*Aim of the task:* Copy out the whole passage about Pierre Kwenders word for word.

Congolese-Canadian musician

Pierre Kwenders is the stage name of José Louis Modabi (born 31 October 1985, in Kinshasa, Zaire), a Congolese-Canadian musician. His 2014 album Le Dernier empereur bantou was a shortlisted nominee for the Juno Award for World Music Album of the Year at the Juno Awards of 2015, and a longlisted nominee for the 2015 Polaris Music Prize. Kwenders, who sings and raps in English, French, Lingala and Tshiluba, is noted for blending both African music and western pop music influences, including hip hop and electronic music, into his style. He is also one of the co-founders of the artist collective Moonshine.

==Career==
After immigrating to Canada with his mother as a teenager, he first attracted widespread attention for his guest contributions to Radio Radio's 2012 album Havre de Grace.

He released the EPs Whiskey & Tea and African Dream in 2013, and followed up with Le Dernier empereur bantou, his first full-length album, in 2014. He supported the album with a cross-Canada tour in 2015. His song "Mardi Gras", a collaboration with Jacques Alphonse "Jacobus" Doucet of Radio Radio, was a shortlisted nominee for the 2015 SOCAN Songwriting Prize in the francophone division.

He collaborated with Boogat on "Londres", a track on Boogat's 2015 album Neo-Reconquista.

*The data:*
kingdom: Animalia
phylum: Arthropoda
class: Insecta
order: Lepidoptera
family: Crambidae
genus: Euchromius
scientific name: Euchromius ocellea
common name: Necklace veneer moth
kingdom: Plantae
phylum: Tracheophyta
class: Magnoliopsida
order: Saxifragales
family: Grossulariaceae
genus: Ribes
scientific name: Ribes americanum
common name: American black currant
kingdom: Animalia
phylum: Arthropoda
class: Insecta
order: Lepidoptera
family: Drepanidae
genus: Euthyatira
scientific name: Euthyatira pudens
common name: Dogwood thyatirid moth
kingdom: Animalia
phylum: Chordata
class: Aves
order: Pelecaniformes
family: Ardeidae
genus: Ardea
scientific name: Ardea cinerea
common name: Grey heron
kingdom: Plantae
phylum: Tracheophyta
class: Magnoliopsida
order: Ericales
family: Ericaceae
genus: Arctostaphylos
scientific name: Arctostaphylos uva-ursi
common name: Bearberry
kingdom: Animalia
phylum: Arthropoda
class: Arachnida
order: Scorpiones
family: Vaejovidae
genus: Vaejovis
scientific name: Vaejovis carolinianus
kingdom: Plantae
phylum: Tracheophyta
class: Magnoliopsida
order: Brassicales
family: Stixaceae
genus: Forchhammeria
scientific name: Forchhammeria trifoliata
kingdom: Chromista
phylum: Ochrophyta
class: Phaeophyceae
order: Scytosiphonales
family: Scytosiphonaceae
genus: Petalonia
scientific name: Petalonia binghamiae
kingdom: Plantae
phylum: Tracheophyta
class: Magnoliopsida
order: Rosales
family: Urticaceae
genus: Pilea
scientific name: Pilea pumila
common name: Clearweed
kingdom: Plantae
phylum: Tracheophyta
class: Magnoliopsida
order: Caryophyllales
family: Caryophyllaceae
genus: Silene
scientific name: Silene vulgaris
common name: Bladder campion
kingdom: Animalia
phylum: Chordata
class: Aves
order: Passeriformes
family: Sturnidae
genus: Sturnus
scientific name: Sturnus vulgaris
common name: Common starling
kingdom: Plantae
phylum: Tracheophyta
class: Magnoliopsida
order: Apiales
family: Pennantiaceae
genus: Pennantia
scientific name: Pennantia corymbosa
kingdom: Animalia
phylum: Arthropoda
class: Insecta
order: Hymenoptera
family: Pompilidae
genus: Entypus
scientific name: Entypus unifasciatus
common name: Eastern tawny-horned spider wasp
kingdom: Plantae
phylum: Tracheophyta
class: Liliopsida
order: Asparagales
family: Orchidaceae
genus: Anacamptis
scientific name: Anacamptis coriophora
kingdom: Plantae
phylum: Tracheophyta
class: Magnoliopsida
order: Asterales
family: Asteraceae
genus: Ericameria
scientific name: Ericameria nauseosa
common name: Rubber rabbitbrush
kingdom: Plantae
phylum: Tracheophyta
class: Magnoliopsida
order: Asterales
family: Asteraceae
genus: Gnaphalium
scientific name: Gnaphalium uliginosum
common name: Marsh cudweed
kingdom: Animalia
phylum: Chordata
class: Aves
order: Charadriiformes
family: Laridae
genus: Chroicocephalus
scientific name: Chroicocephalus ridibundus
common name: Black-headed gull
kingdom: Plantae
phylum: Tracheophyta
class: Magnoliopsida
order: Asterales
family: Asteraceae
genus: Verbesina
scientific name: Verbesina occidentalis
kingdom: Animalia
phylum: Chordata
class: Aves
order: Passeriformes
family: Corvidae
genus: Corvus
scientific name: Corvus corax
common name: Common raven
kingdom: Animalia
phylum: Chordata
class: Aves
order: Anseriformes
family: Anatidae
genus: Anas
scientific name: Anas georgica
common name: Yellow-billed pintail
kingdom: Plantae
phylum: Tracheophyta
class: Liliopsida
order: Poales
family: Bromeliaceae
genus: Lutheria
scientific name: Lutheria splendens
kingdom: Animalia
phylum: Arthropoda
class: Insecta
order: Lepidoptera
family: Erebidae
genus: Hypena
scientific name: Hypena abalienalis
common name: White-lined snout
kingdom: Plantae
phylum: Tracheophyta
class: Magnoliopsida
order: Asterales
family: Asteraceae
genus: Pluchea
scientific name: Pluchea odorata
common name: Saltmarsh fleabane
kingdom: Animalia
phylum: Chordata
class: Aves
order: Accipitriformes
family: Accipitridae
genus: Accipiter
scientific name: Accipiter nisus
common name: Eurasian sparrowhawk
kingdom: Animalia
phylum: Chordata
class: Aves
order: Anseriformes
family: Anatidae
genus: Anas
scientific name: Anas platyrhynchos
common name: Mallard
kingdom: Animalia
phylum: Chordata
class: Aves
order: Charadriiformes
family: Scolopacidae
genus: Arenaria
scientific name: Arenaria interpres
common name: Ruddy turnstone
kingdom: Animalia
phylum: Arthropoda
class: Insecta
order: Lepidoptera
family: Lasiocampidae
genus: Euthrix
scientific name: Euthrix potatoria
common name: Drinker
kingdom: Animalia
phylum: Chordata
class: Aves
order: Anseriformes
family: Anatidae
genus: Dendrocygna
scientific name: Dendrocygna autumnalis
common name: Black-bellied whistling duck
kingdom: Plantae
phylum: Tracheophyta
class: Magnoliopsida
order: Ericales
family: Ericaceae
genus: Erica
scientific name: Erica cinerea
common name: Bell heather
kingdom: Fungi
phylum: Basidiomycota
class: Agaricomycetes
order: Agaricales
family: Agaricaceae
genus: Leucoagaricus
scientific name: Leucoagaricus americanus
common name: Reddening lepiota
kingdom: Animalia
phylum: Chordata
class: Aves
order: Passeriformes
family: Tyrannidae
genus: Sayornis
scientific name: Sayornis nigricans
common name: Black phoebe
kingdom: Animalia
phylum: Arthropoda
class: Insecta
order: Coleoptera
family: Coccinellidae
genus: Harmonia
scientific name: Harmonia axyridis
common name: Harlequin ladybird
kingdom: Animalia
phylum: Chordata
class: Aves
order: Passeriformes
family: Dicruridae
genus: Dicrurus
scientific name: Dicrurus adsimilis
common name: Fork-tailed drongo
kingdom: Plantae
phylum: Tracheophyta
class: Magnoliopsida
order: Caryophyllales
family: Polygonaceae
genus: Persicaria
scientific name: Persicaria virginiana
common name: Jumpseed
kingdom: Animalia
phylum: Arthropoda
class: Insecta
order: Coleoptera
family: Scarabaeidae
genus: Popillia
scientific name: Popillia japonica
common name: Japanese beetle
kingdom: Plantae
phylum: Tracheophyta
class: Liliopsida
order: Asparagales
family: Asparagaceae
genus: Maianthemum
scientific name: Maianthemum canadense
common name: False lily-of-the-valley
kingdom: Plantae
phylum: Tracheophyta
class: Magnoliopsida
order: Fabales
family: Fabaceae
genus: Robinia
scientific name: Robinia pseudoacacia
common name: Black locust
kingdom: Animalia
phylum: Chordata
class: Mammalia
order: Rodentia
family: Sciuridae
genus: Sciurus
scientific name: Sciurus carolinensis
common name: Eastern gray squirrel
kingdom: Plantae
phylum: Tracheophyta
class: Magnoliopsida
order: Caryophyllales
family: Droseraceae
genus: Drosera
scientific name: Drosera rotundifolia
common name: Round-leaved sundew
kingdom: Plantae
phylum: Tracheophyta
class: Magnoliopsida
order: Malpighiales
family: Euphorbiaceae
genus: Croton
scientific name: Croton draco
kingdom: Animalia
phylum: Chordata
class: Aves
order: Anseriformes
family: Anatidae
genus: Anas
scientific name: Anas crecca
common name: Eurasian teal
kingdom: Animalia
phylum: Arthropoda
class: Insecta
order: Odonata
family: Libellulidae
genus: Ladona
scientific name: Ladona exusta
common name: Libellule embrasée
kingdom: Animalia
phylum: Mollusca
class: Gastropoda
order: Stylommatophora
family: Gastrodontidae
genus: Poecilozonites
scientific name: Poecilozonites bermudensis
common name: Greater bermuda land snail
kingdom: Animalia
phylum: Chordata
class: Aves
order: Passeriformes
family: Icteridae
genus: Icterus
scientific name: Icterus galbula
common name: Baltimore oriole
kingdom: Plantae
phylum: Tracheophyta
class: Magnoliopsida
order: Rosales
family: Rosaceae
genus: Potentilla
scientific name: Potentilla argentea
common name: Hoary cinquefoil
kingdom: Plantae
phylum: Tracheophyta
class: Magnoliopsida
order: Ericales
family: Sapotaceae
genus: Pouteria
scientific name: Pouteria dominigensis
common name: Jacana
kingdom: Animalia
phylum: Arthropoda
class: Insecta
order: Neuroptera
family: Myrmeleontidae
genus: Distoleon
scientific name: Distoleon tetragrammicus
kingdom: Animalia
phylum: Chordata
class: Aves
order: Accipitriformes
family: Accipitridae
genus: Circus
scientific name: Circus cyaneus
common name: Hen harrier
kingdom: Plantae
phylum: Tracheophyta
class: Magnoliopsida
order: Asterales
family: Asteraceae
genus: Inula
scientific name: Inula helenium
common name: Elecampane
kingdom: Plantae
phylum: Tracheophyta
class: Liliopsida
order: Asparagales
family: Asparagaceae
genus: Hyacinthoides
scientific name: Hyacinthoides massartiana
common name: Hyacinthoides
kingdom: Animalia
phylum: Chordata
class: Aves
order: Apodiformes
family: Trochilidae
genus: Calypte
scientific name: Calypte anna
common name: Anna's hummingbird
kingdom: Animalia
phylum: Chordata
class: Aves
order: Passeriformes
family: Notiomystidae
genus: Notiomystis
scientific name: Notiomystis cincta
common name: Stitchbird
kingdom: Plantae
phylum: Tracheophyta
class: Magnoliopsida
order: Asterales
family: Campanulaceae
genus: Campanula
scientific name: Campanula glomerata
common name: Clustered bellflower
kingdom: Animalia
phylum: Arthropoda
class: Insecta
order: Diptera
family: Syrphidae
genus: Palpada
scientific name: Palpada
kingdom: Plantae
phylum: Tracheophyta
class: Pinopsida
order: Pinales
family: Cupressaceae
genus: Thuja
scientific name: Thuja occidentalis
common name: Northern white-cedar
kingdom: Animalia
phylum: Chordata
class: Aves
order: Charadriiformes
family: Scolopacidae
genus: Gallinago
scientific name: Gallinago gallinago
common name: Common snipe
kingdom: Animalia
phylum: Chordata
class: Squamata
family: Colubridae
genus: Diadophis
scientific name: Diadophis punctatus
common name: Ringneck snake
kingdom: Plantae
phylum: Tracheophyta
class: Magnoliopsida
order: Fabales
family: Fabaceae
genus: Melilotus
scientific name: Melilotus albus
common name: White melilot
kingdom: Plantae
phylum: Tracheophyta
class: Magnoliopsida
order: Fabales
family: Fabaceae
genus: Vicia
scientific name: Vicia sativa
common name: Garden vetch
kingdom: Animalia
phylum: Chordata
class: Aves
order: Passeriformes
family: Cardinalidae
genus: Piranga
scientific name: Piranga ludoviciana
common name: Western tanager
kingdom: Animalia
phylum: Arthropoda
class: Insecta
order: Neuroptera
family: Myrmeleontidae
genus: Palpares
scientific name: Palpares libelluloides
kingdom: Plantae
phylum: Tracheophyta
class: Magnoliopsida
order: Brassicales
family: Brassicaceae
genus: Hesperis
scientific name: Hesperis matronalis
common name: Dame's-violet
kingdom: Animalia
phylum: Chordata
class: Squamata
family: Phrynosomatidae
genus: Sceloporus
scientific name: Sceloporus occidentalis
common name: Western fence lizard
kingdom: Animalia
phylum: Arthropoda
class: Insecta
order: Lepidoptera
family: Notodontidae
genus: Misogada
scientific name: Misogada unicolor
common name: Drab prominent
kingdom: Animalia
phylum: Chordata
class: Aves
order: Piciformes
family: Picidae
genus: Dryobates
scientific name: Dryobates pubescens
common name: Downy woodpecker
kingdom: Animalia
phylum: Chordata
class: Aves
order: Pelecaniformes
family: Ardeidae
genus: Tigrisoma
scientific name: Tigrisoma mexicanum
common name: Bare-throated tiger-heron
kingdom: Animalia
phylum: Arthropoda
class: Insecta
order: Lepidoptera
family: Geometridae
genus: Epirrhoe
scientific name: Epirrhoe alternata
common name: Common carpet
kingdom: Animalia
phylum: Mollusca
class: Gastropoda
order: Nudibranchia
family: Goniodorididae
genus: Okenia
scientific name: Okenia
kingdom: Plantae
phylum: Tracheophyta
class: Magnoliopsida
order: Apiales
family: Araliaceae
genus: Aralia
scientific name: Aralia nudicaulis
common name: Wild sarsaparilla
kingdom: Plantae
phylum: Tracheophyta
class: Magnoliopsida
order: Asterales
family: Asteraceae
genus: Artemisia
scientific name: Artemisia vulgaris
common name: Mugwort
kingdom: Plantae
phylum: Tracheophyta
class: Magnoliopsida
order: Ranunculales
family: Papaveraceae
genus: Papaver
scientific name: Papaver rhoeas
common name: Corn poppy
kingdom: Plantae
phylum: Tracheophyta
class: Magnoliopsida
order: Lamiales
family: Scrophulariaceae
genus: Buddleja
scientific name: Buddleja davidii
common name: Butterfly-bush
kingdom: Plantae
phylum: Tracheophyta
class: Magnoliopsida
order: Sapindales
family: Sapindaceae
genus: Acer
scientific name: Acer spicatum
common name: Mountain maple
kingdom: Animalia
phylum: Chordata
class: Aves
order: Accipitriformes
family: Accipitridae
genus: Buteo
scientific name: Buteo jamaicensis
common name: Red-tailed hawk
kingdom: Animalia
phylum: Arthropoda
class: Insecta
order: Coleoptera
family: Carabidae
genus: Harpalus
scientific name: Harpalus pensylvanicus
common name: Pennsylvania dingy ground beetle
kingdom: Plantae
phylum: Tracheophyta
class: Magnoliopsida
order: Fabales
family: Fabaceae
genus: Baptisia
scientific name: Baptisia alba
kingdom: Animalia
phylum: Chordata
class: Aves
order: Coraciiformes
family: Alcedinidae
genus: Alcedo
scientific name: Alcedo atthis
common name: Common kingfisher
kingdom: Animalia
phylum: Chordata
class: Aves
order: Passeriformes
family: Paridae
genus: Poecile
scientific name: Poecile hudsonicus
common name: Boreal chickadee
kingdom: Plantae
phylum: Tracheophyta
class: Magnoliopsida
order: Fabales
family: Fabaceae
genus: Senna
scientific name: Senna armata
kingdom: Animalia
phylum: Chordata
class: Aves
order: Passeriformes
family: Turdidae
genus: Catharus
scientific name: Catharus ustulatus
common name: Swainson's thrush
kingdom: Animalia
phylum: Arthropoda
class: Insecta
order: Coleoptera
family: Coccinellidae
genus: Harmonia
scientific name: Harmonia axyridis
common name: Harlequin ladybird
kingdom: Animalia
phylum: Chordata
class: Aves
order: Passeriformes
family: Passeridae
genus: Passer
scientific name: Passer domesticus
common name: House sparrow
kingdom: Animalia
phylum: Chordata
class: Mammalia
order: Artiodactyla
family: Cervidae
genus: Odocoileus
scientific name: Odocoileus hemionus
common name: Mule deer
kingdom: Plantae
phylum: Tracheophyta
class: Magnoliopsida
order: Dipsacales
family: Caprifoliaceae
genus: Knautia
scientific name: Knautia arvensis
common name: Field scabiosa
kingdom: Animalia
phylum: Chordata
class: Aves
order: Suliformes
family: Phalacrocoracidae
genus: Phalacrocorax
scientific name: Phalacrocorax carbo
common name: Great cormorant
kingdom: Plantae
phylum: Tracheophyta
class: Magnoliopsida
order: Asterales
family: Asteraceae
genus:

*Result of this exercise:*
Congolese-Canadian musician

Pierre Kwenders is the stage name of José Louis Modabi (born 31 October 1985, in Kinshasa, Zaire), a Congolese-Canadian musician. His 2014 album Le Dernier empereur bantou was a shortlisted nominee for the Juno Award for World Music Album of the Year at the Juno Awards of 2015, and a longlisted nominee for the 2015 Polaris Music Prize. Kwenders, who sings and raps in English, French, Lingala and Tshiluba, is noted for blending both African music and western pop music influences, including hip hop and electronic music, into his style. He is also one of the co-founders of the artist collective Moonshine.

==Career==
After immigrating to Canada with his mother as a teenager, he first attracted widespread attention for his guest contributions to Radio Radio's 2012 album Havre de Grace.

He released the EPs Whiskey & Tea and African Dream in 2013, and followed up with Le Dernier empereur bantou, his first full-length album, in 2014. He supported the album with a cross-Canada tour in 2015. His song "Mardi Gras", a collaboration with Jacques Alphonse "Jacobus" Doucet of Radio Radio, was a shortlisted nominee for the 2015 SOCAN Songwriting Prize in the francophone division.

He collaborated with Boogat on "Londres", a track on Boogat's 2015 album Neo-Reconquista.